Exercise objective: The whole listing below is to be copied exactly, with every picture left out.

Supplied information:
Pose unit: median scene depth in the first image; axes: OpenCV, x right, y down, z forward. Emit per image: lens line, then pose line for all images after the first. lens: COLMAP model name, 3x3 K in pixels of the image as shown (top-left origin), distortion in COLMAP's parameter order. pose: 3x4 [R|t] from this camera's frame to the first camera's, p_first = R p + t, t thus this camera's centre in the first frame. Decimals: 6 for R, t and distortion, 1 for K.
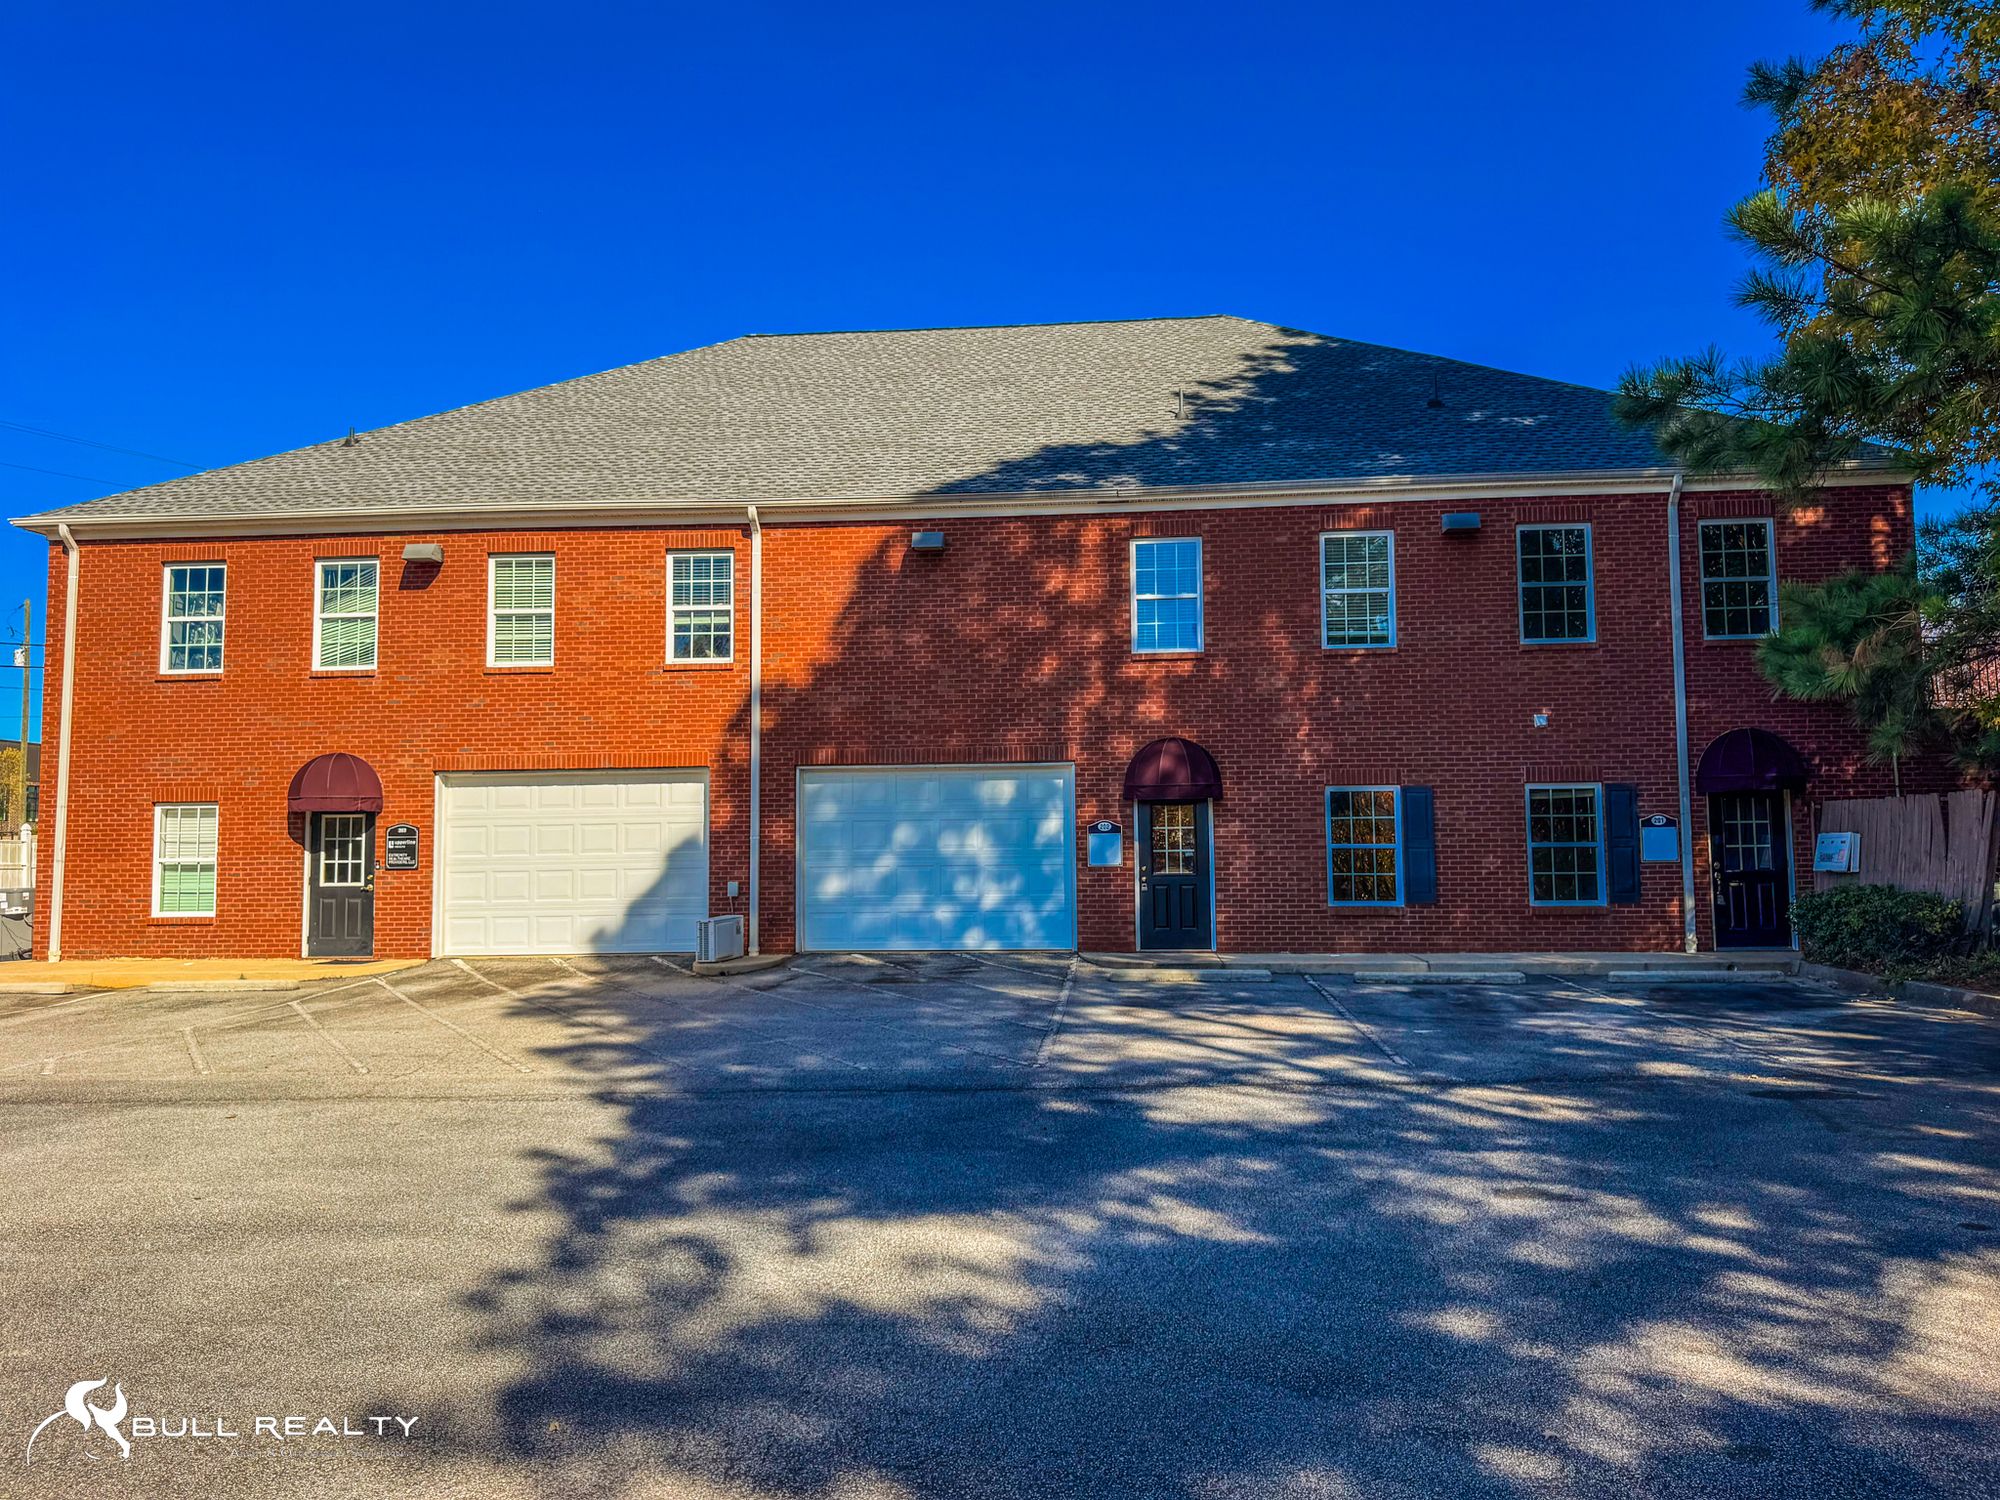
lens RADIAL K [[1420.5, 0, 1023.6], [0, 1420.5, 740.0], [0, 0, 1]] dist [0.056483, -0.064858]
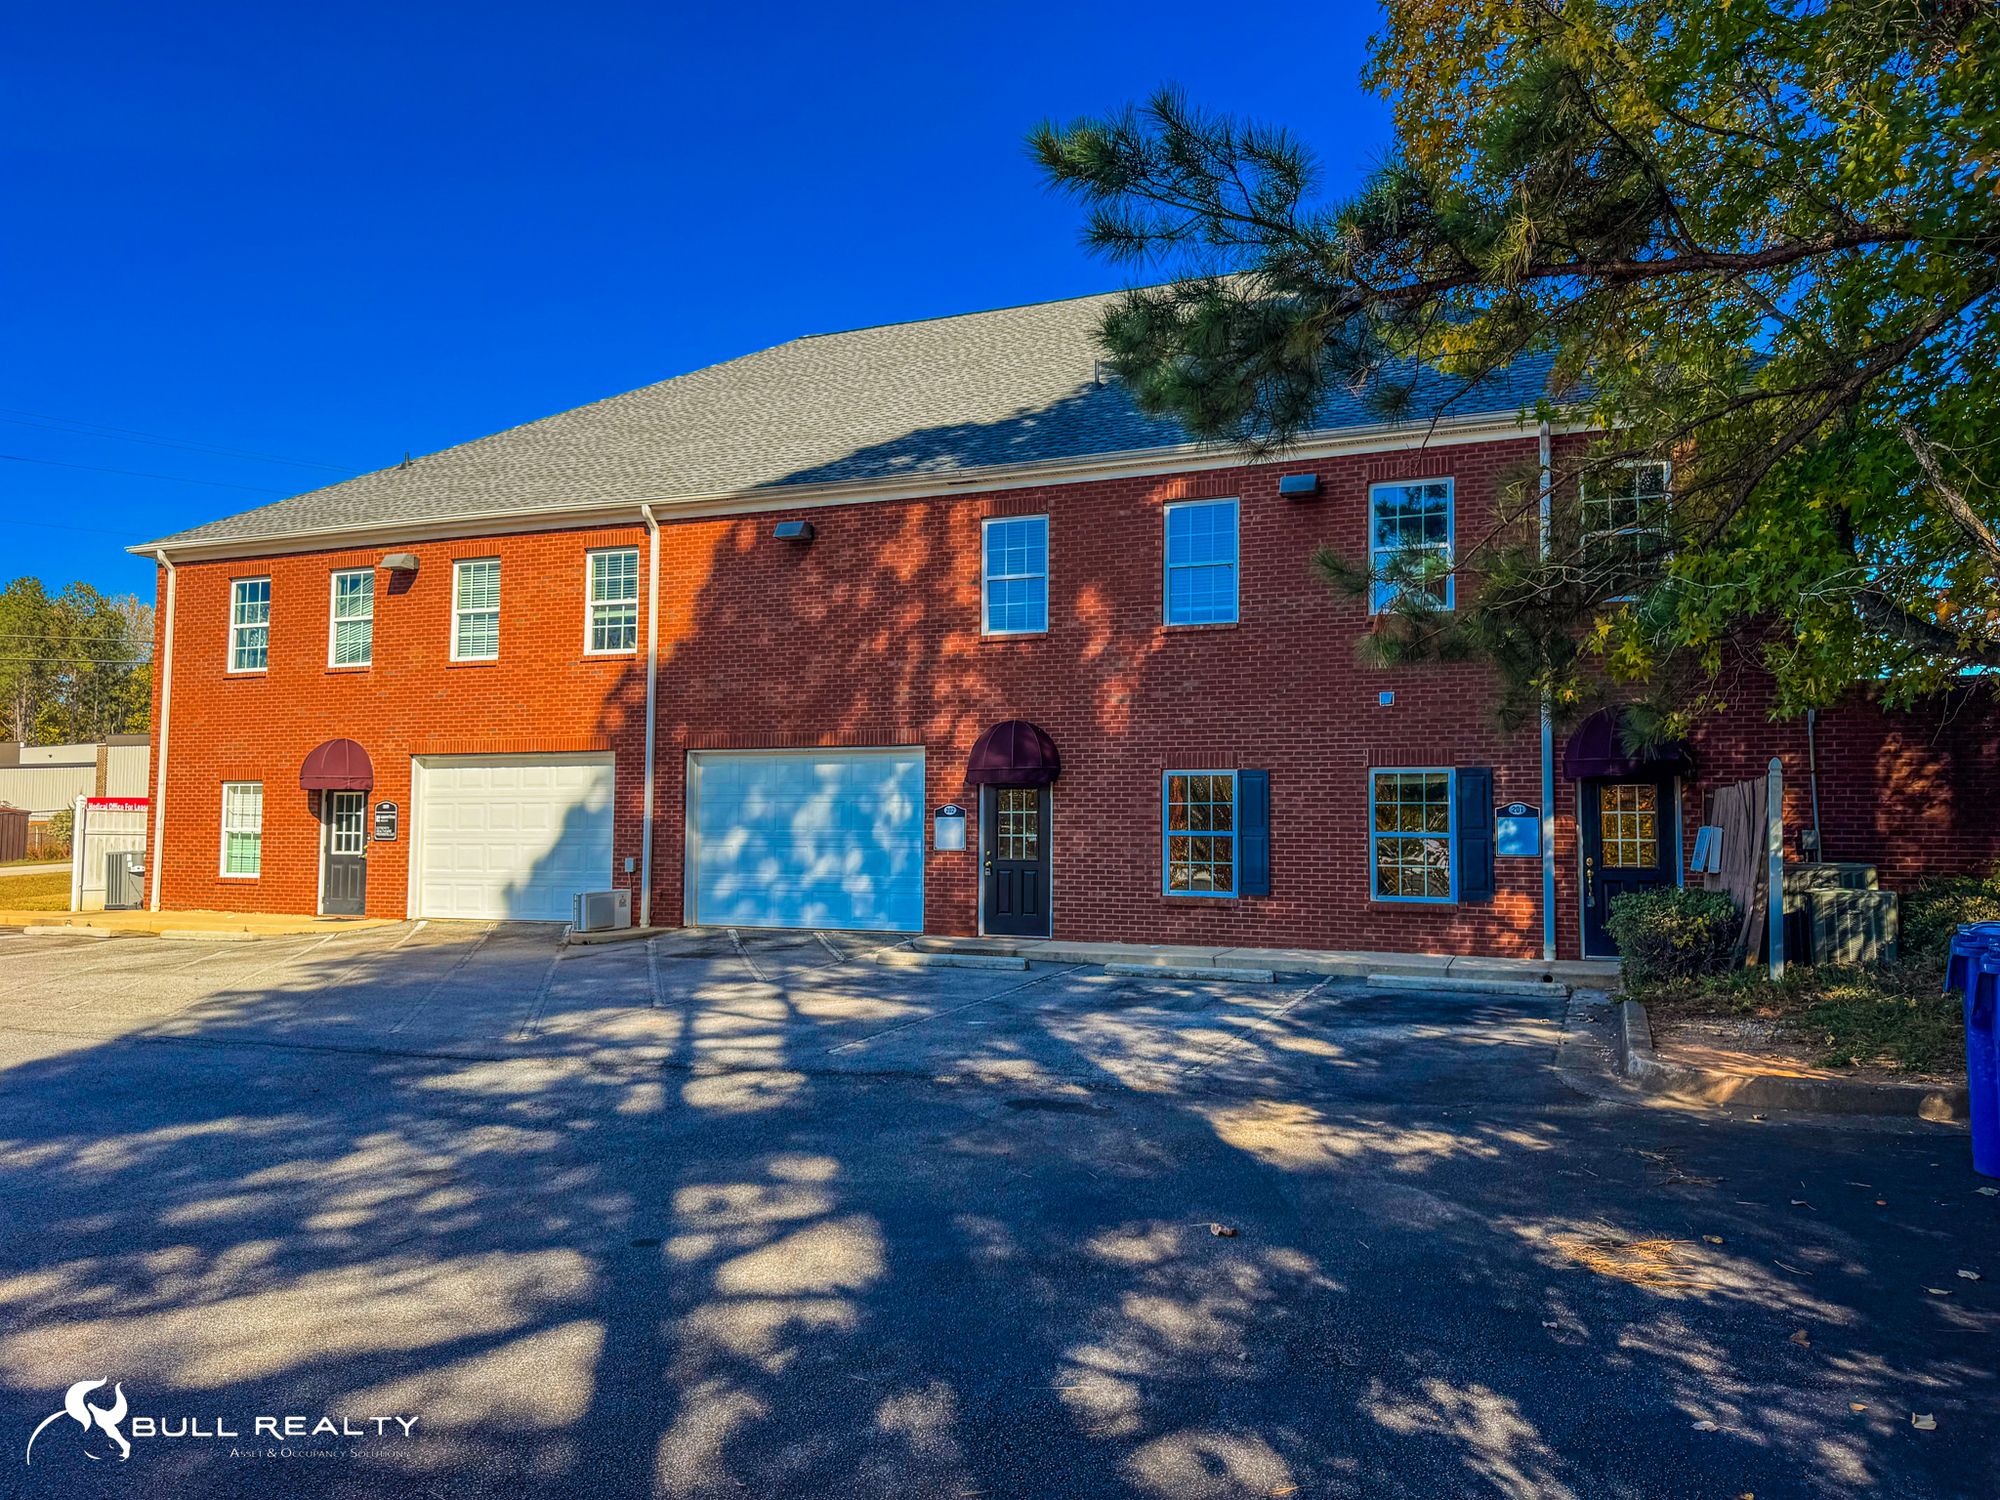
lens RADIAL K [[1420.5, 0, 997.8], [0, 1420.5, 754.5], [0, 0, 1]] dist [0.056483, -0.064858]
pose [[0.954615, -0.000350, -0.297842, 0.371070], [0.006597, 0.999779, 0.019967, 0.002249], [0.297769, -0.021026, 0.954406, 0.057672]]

Response:
Pose unit: median scene depth in the first image; axes: OpenCV, x right, y down, z forward. Emit per image: lens line, then pose line for all images after the first. lens: COLMAP model name, 3x3 K in pixels of the image as shown (top-left origin), distortion in COLMAP's parameter order. pose: 3x4 [R|t] from this camera's frame to the first camera's, p_first = R p + t, t thus this camera's centre in the first frame. Decimals: 6 for R, t and distortion, 1 for K.
lens RADIAL K [[1420.5, 0, 1023.6], [0, 1420.5, 740.0], [0, 0, 1]] dist [0.056483, -0.064858]
lens RADIAL K [[1420.5, 0, 997.8], [0, 1420.5, 754.5], [0, 0, 1]] dist [0.056483, -0.064858]
pose [[0.954615, -0.000350, -0.297842, 0.371070], [0.006597, 0.999779, 0.019967, 0.002249], [0.297769, -0.021026, 0.954406, 0.057672]]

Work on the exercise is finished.